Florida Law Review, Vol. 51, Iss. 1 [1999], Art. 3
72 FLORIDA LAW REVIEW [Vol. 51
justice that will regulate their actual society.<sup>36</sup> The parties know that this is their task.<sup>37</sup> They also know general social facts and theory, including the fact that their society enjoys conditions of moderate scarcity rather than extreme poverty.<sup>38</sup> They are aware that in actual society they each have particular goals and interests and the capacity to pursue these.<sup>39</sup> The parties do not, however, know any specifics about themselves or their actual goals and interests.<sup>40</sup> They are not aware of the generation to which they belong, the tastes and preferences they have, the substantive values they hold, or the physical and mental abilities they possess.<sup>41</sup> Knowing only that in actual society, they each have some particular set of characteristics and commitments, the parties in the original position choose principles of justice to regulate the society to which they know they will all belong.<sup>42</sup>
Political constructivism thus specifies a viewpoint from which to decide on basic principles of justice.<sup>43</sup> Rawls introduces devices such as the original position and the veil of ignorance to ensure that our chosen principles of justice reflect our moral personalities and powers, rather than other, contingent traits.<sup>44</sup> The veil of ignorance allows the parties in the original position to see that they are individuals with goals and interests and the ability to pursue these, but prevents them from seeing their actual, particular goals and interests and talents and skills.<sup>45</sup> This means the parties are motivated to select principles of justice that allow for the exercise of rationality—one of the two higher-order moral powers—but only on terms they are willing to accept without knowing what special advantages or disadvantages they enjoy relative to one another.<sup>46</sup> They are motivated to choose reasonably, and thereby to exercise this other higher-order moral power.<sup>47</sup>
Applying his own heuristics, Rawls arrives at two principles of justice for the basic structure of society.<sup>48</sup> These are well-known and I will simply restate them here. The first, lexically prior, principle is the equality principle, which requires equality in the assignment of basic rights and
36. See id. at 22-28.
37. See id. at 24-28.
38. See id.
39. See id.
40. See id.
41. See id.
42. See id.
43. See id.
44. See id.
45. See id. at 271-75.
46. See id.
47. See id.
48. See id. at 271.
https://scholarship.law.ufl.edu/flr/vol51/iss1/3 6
==
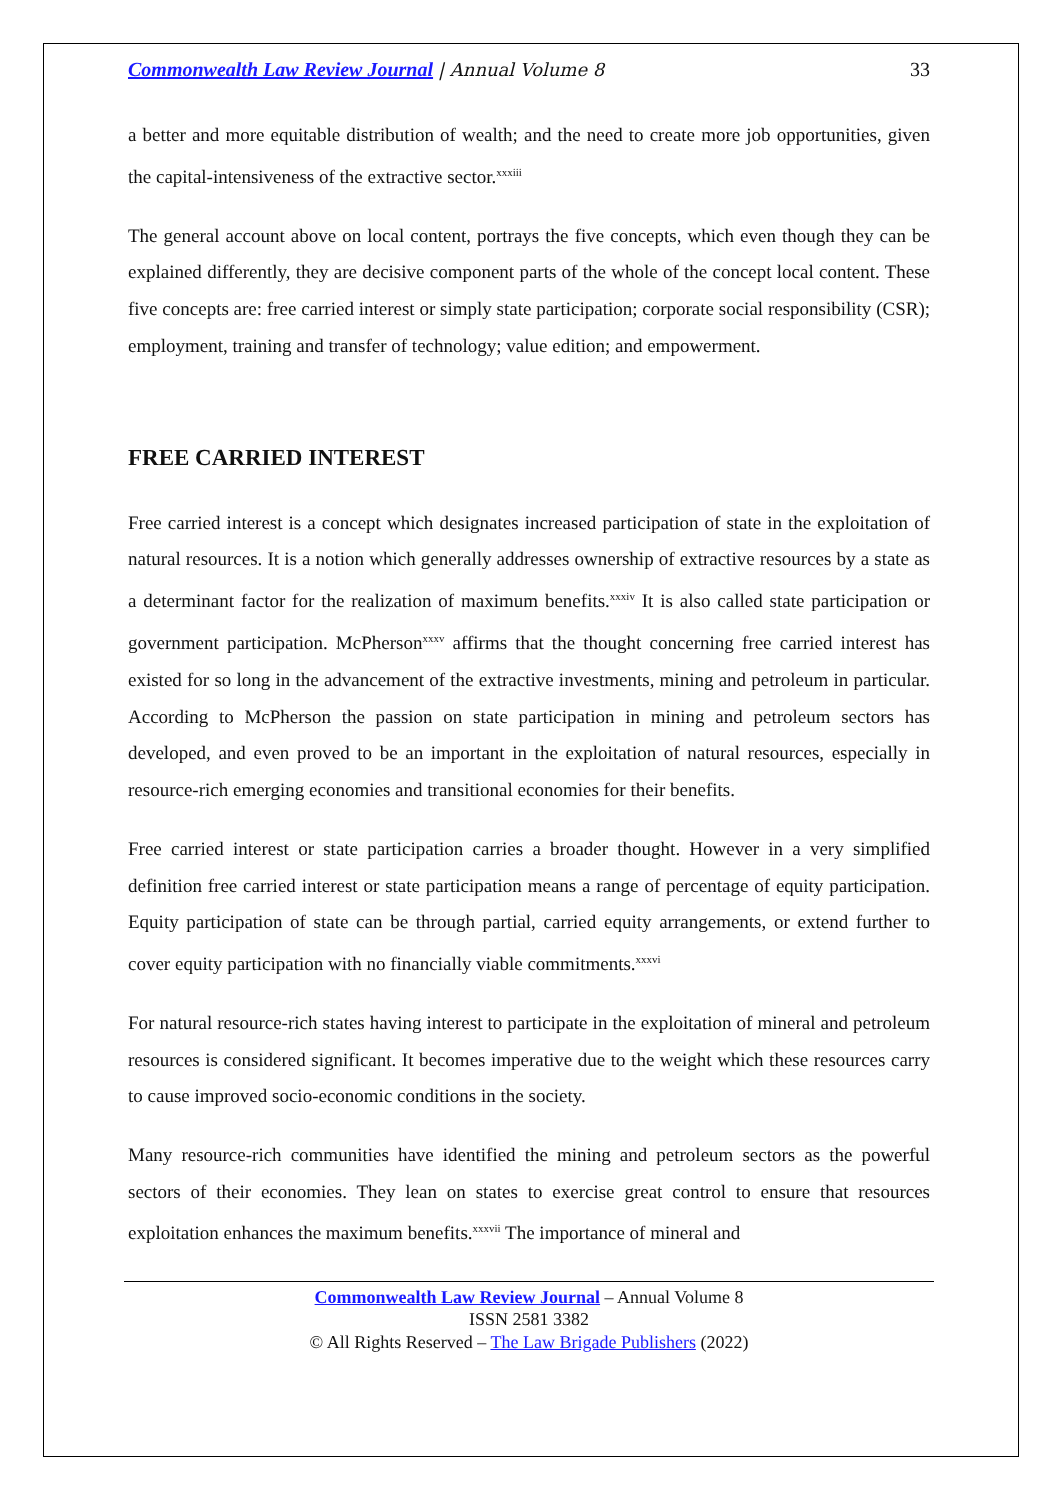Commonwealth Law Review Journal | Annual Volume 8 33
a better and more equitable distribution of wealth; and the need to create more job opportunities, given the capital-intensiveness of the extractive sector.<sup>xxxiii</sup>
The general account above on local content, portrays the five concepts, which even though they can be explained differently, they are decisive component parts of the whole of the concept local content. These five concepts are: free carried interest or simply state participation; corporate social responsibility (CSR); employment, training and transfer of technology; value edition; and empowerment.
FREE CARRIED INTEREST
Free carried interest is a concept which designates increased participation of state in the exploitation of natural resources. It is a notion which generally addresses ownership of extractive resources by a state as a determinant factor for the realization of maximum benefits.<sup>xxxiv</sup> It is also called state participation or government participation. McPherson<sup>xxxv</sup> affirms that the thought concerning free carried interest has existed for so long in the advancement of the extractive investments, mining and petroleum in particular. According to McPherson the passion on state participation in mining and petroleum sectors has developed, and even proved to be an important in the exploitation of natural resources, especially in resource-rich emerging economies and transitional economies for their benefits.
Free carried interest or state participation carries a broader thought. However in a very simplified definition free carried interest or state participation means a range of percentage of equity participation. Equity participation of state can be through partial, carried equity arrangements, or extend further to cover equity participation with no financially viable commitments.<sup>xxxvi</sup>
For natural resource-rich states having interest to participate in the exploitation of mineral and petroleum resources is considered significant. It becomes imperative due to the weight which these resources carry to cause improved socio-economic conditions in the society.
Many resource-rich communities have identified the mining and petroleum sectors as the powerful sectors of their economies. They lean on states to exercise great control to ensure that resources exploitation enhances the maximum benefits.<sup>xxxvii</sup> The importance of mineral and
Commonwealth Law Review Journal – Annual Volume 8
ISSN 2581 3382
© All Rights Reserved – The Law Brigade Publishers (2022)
* * *
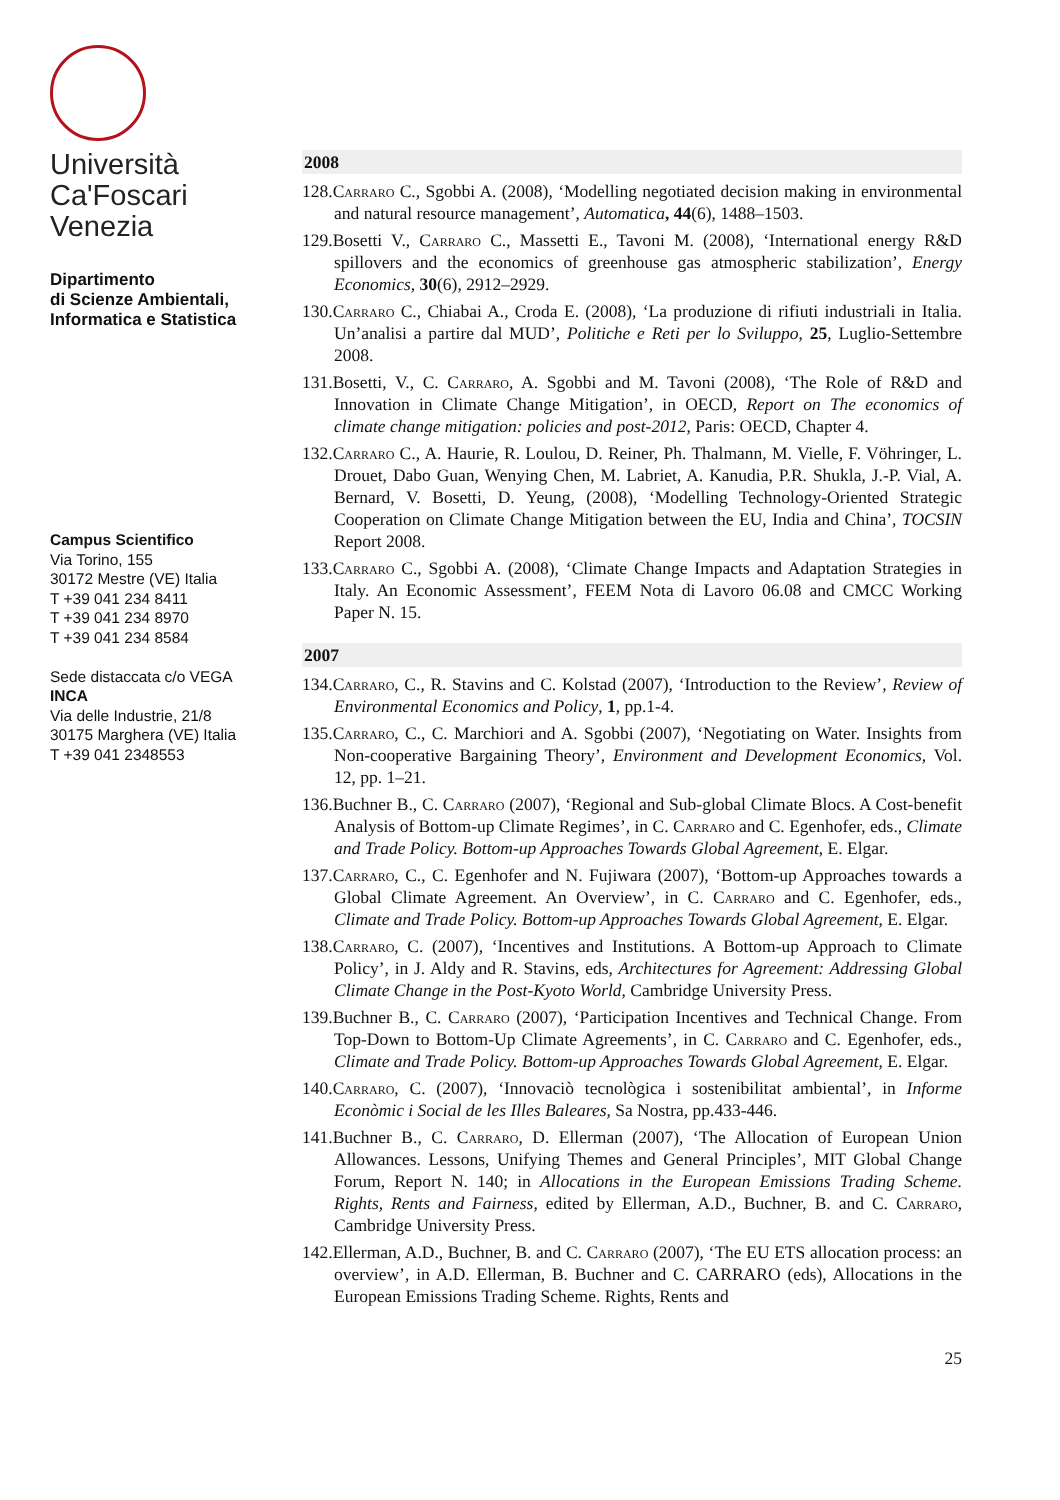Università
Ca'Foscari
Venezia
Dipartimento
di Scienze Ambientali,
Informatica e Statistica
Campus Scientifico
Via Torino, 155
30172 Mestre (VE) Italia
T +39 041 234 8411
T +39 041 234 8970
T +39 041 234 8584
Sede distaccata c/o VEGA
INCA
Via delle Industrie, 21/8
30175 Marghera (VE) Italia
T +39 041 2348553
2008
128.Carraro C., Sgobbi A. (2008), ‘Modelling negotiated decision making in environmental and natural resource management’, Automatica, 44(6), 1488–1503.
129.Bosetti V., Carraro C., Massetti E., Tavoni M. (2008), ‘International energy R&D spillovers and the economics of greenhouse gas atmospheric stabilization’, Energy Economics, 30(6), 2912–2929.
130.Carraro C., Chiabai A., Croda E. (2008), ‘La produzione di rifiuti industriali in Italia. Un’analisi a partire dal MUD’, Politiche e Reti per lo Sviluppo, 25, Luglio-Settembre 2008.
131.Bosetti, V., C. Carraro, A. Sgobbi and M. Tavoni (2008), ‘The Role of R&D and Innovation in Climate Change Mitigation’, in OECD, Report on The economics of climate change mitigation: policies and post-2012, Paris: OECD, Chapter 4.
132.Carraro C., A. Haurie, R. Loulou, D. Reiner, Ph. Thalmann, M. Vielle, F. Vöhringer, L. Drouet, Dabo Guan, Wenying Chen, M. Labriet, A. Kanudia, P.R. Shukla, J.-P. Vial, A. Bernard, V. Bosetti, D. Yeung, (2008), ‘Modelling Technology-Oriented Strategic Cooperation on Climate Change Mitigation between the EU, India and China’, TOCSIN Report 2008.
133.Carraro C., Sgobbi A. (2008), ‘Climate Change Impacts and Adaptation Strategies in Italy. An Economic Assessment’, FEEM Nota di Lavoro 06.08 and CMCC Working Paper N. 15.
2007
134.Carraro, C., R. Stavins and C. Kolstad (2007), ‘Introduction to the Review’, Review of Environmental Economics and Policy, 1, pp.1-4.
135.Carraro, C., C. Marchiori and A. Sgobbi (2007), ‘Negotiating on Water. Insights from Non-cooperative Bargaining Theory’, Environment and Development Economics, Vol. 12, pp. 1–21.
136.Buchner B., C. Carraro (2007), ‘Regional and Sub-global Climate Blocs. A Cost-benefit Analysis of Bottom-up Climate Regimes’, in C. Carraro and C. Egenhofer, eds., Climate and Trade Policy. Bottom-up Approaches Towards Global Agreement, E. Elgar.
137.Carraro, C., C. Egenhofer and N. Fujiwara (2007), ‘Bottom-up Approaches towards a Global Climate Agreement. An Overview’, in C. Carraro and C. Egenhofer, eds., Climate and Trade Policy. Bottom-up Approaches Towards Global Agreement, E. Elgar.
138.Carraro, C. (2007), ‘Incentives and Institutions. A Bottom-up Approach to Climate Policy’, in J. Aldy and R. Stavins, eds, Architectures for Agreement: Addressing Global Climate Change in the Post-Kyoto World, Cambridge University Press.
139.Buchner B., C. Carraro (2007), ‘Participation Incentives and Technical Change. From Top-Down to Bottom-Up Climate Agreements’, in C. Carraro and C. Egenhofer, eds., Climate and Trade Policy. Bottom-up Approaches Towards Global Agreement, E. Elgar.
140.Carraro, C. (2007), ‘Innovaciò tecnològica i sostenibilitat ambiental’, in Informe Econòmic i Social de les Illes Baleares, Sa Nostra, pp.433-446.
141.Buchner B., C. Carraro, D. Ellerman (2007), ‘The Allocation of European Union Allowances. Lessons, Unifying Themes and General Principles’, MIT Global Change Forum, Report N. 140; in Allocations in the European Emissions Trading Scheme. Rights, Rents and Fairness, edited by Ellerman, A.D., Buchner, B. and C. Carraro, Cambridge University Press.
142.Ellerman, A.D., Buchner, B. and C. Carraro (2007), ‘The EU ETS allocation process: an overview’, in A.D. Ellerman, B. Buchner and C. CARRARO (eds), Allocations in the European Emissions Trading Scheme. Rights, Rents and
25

> _Work instruction_
Your task is to transcribe, with no changes, only the lines of the listing above that lie between the line holding "Florida Law Review, Vol." and the line holding "justice that will", inclusive.

> _Output for this exercise_
Florida Law Review, Vol. 51, Iss. 1 [1999], Art. 3
72 FLORIDA LAW REVIEW [Vol. 51
justice that will regulate their actual society.<sup>36</sup> The parties know that this is their task.<sup>37</sup> They also know general social facts and theory, including the fact that their society enjoys conditions of moderate scarcity rather than extreme poverty.<sup>38</sup> They are aware that in actual society they each have particular goals and interests and the capacity to pursue these.<sup>39</sup> The parties do not, however, know any specifics about themselves or their actual goals and interests.<sup>40</sup> They are not aware of the generation to which they belong, the tastes and preferences they have, the substantive values they hold, or the physical and mental abilities they possess.<sup>41</sup> Knowing only that in actual society, they each have some particular set of characteristics and commitments, the parties in the original position choose principles of justice to regulate the society to which they know they will all belong.<sup>42</sup>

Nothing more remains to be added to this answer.